Then they did it to themselves, and society caught on. The greed, graft and ungodliness from philandering televangelists to priests who abuse children, have turned believers on their heads and occasioned a thorough review of the nature of faith and its morals. So is there now a decline in the great church? Well, yes: it overplayed its hand and thereby did itself in. Stripped of its power, religion now has opportunity to be what it was really meant to be: just love toward all, service to each other–and stop being so damned judgmental. And now we turn to Mr. Murdoch, he of the vast news and communications empire, who gave us Britain’s scandal-sheet called News of the World, which cooked up a scandal of its own and is now shuttered; and TV muck-raking that we know as Fox News. Given that we’re not yet privy to what he will do, in time, with the Wall Street Journal, it occasions Jefferson’s unforgettable warning in the face of political lies in his own time: “I tremble for my country when I ponder that God is just.”
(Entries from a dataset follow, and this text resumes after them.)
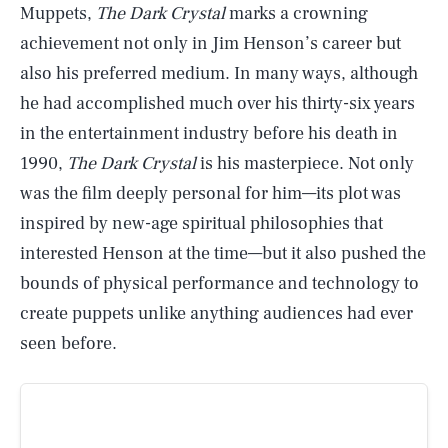
Muppets,
The Dark Crystal
marks a crowning
achievement not only in Jim Henson’s career but
also his preferred medium. In many ways, although
he had accomplished much over his thirty-six years
in the entertainment industry before his death in
1990,
The Dark Crystal
is his masterpiece. Not only
was the film deeply personal for him—its plot was
inspired by new-age spiritual philosophies that
interested Henson at the time—but it also pushed the
bounds of physical performance and technology to
create puppets unlike anything audiences had ever
seen before.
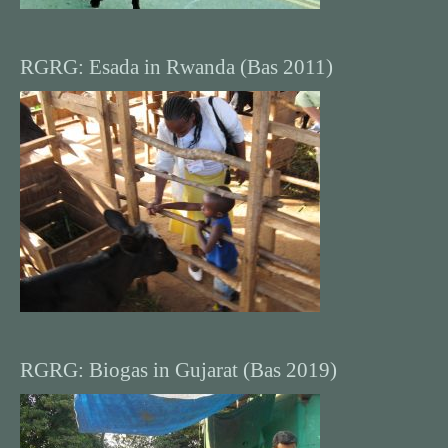
RGRG: Esada in Rwanda (Bas 2011)
RGRG: Biogas in Gujarat (Bas 2019)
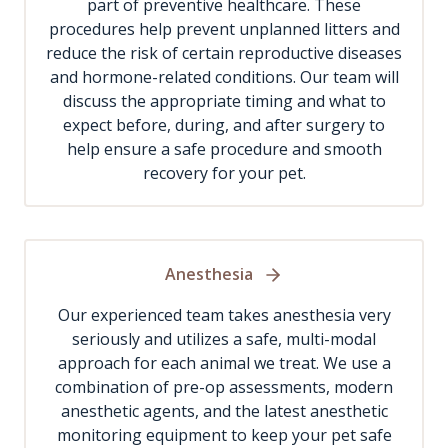
part of preventive healthcare. These
procedures help prevent unplanned litters and
reduce the risk of certain reproductive diseases
and hormone-related conditions. Our team will
discuss the appropriate timing and what to
expect before, during, and after surgery to
help ensure a safe procedure and smooth
recovery for your pet.
Anesthesia
Our experienced team takes anesthesia very
seriously and utilizes a safe, multi-modal
approach for each animal we treat. We use a
combination of pre-op assessments, modern
anesthetic agents, and the latest anesthetic
monitoring equipment to keep your pet safe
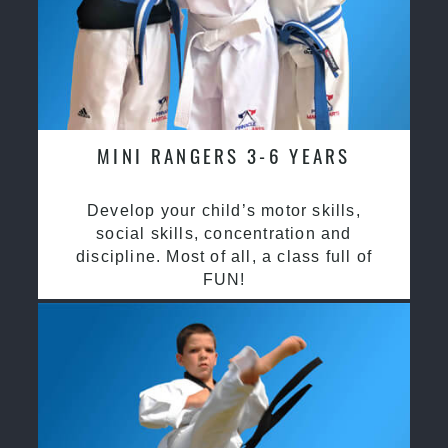
MINI RANGERS 3-6 YEARS
Develop your child’s motor skills,
social skills, concentration and
discipline. Most of all, a class full of
FUN!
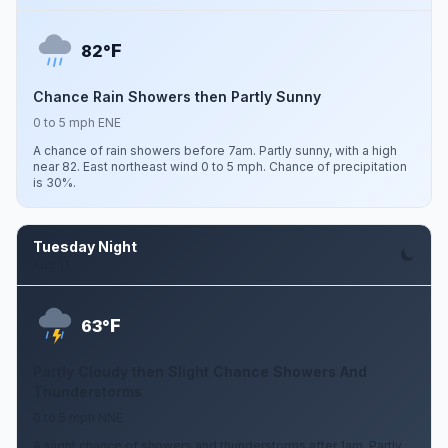
F
82°
Chance Rain Showers then Partly Sunny
0 to 5 mph ENE
A chance of rain showers before 7am. Partly sunny, with a high
near 82. East northeast wind 0 to 5 mph. Chance of precipitation
is 30%.
Tuesday Night
Aug 11
F
63°
Partly Cloudy then Slight Chance Showers And
Thunderstorms
0 to 5 mph NNE
A slight chance of showers and thunderstorms after 1am. Partly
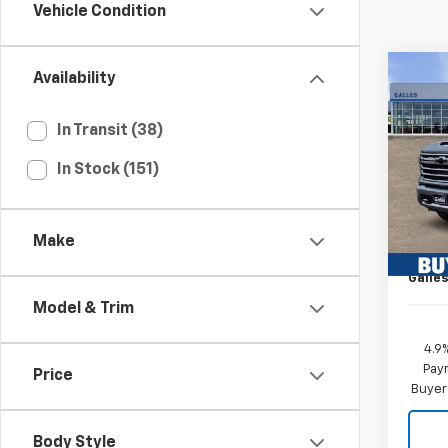
Vehicle Condition
Co
Availability
New
Silv
Coun
In Transit (38)
VIN:
1G
In Stock (151)
MSRP*
Model
Add-o
In St
Dealer
Make
Custo
Galles
Model & Trim
4.9
Paym
Price
Buyer
Body Style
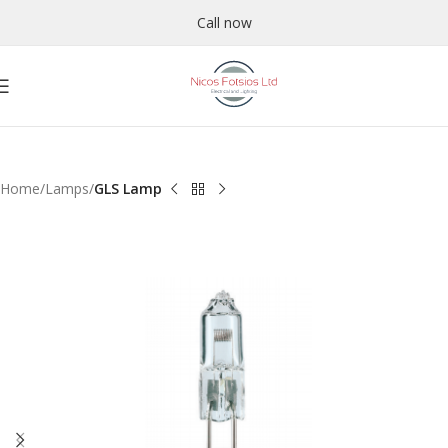
Call now
Home
Lamps
GLS Lamp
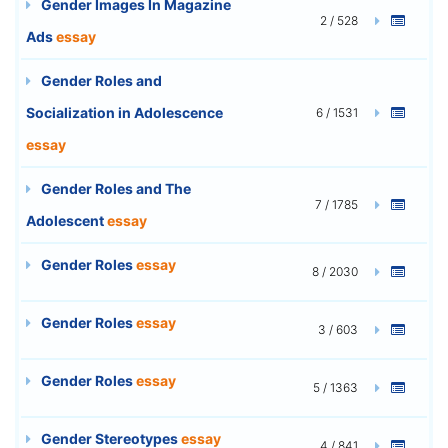
Gender Images In Magazine
2 / 528
Ads
essay
Gender Roles and
Socialization in Adolescence
6 / 1531
essay
Gender Roles and The
7 / 1785
Adolescent
essay
Gender Roles
essay
8 / 2030
Gender Roles
essay
3 / 603
Gender Roles
essay
5 / 1363
Gender Stereotypes
essay
4 / 841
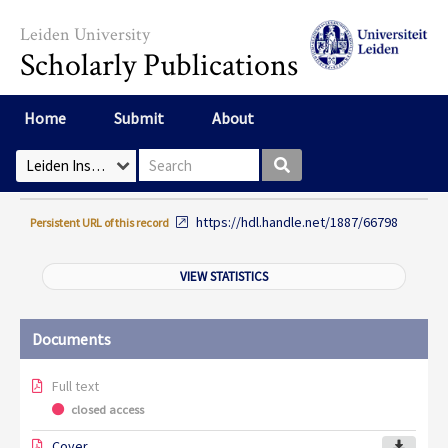
Skip to main content
Leiden University
Scholarly Publications
Home
Submit
About
Search box
Select Collection
https://hdl.handle.net/1887/66798
Persistent URL of this record
VIEW STATISTICS
Documents
Full text
closed access
Cover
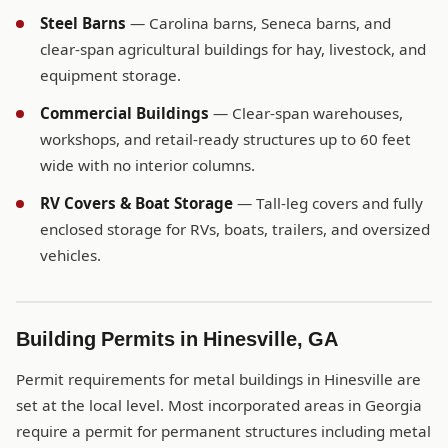
Steel Barns
— Carolina barns, Seneca barns, and
clear-span agricultural buildings for hay, livestock, and
equipment storage.
Commercial Buildings
— Clear-span warehouses,
workshops, and retail-ready structures up to 60 feet
wide with no interior columns.
RV Covers & Boat Storage
— Tall-leg covers and fully
enclosed storage for RVs, boats, trailers, and oversized
vehicles.
Building Permits in Hinesville, GA
Permit requirements for metal buildings in Hinesville are
set at the local level. Most incorporated areas in Georgia
require a permit for permanent structures including metal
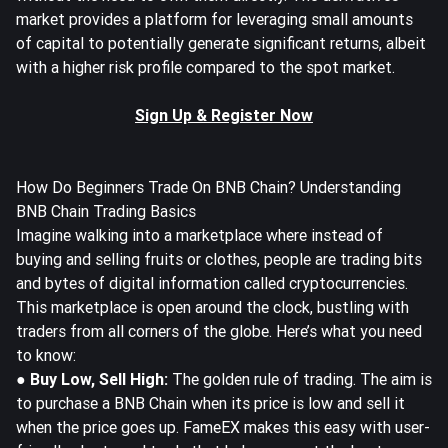
market provides a platform for leveraging small amounts
of capital to potentially generate significant returns, albeit
with a higher risk profile compared to the spot market.
Sign Up & Register Now
How Do Beginners Trade On BNB Chain? Understanding
BNB Chain Trading Basics
Imagine walking into a marketplace where instead of
buying and selling fruits or clothes, people are trading bits
and bytes of digital information called cryptocurrencies.
This marketplace is open around the clock, bustling with
traders from all corners of the globe. Here’s what you need
to know:
● Buy Low, Sell High:
The golden rule of trading. The aim is
to purchase a BNB Chain when its price is low and sell it
when the price goes up. FameEX makes this easy with user-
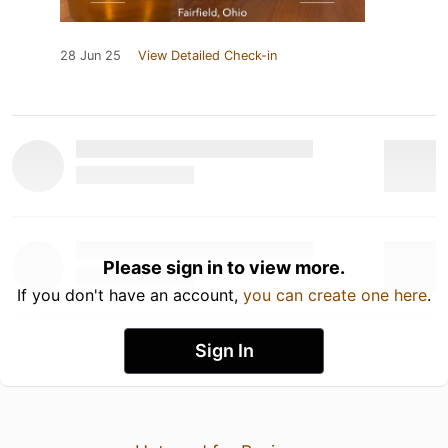
28 Jun 25
View Detailed Check-in
Please sign in to view more.
If you don't have an account,
you can create one here
.
Sign In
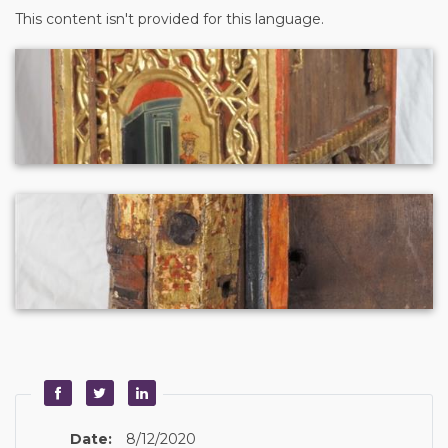
This content isn't provided for this language.
Date:
8/12/2020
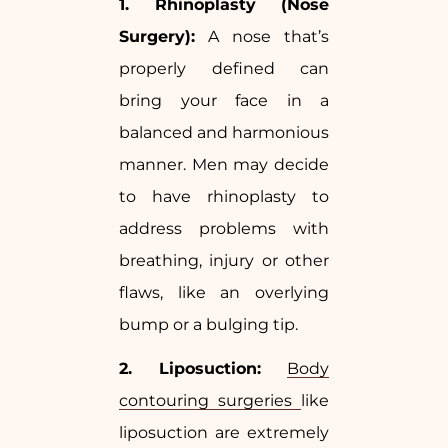
1. Rhinoplasty (Nose
Surgery):
A nose that’s
properly defined can
bring your face in a
balanced and harmonious
manner. Men may decide
to have rhinoplasty to
address problems with
breathing, injury or other
flaws, like an overlying
bump or a bulging tip.
2. Liposuction:
Body
contouring surgeries
like
liposuction are extremely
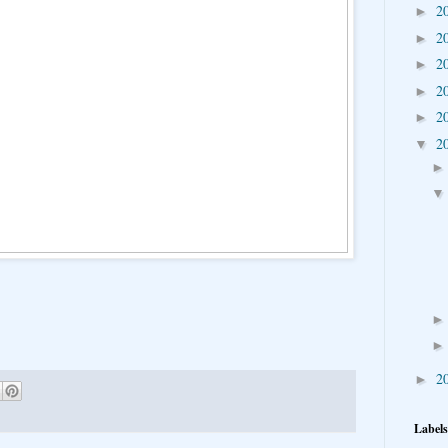
2
►
2
►
2
►
2
►
2
►
2
▼
2
►
Labels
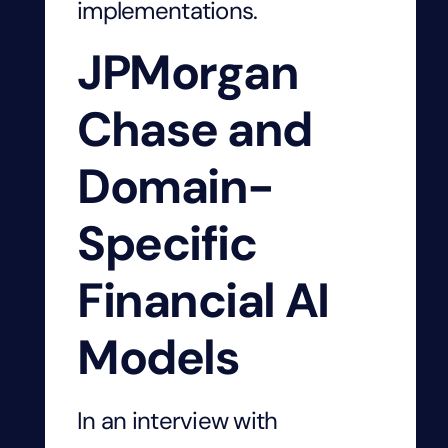
implementations.
JPMorgan
Chase and
Domain-
Specific
Financial AI
Models
In an interview with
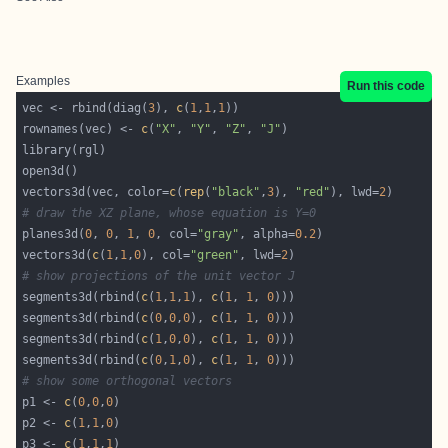
Examples
Run this code
vec <- rbind(diag(
3
), 
c
(
1
,
1
,
1
rownames(vec) <- 
c
(
"X"
, 
"Y"
, 
"Z"
, 
"J"
vectors3d(vec, color=
c
(
rep
(
"black"
,
3
), 
"red"
), lwd=
2
# draw the XZ plane, whose equation is Y=0
planes3d(
0
, 
0
, 
1
, 
0
, col=
"gray"
, alpha=
0.2
vectors3d(
c
(
1
,
1
,
0
), col=
"green"
, lwd=
2
# show projections of the unit vector J
segments3d(rbind(
c
(
1
,
1
,
1
), 
c
(
1
, 
1
, 
0
segments3d(rbind(
c
(
0
,
0
,
0
), 
c
(
1
, 
1
, 
0
segments3d(rbind(
c
(
1
,
0
,
0
), 
c
(
1
, 
1
, 
0
segments3d(rbind(
c
(
0
,
1
,
0
), 
c
(
1
, 
1
, 
0
# show some orthogonal vectors
p1 <- 
c
(
0
,
0
,
0
p2 <- 
c
(
1
,
1
,
0
p3 <- 
c
(
1
,
1
,
1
People who work for Rupert at News of the World apparently took him seriously at his worst and thought that if Fox can pull the wool over the eyes of so many unthinking Americans, they could take it up a notch and restore British supremacy by hacking the voice mail of child murder victims and England’s war dead.
This caused Murdoch forthwith and post haste to get on a plane to London where his scion, James, who thought to inherit dad’s empire and extend family mischief another generation, was unable to staunch the bleeding at that newspaper. It was high comedy to see Rupert scurrying to do something besides cause trouble for our planet.
And don’t be fooled by what seems his loyalty to staff: everybody got fired except the person who should have been, exec Rebekah Brooks. Truth is, were she to get the pink slip it would open the door to fuller investigation of everybody who really matters in Murdoch’s world, including the government and its current prime minister–and they ain’t gonna let that happen.
This has put at risk his expected takeover of a satellite TV communications giant, or what had been dubbed his “nuclear option.” Now it’s he who is going nuclear and a total blow-up of all he’s worked for may be imminent.
Isn’t this fun? Ah, yes, total good fun to see him, at last, squirm the way he’s had all the rest of us on the hot seat for so long. Maybe he thought he was “too big to fail.” Well, Rupie, think again.
Fox News, by the way, always trying to pin whatever’s wrong in the world on Barack Obama, has wanted very little of this story. They’d rather we go back to talking about Anthony Weiner. I watched one morning to see when and if they would bring up Murdoch’s big problem. Nope. So I waited till the top of the 11 a.m. news. Nope again. Next day they said they would have no comment because, you know–blah, blah, blah. Sorry guys, no excuse will do.
Murdoch had it all. Nobody could have brought him down. Then he met Aristotle, and found he could do it to himself.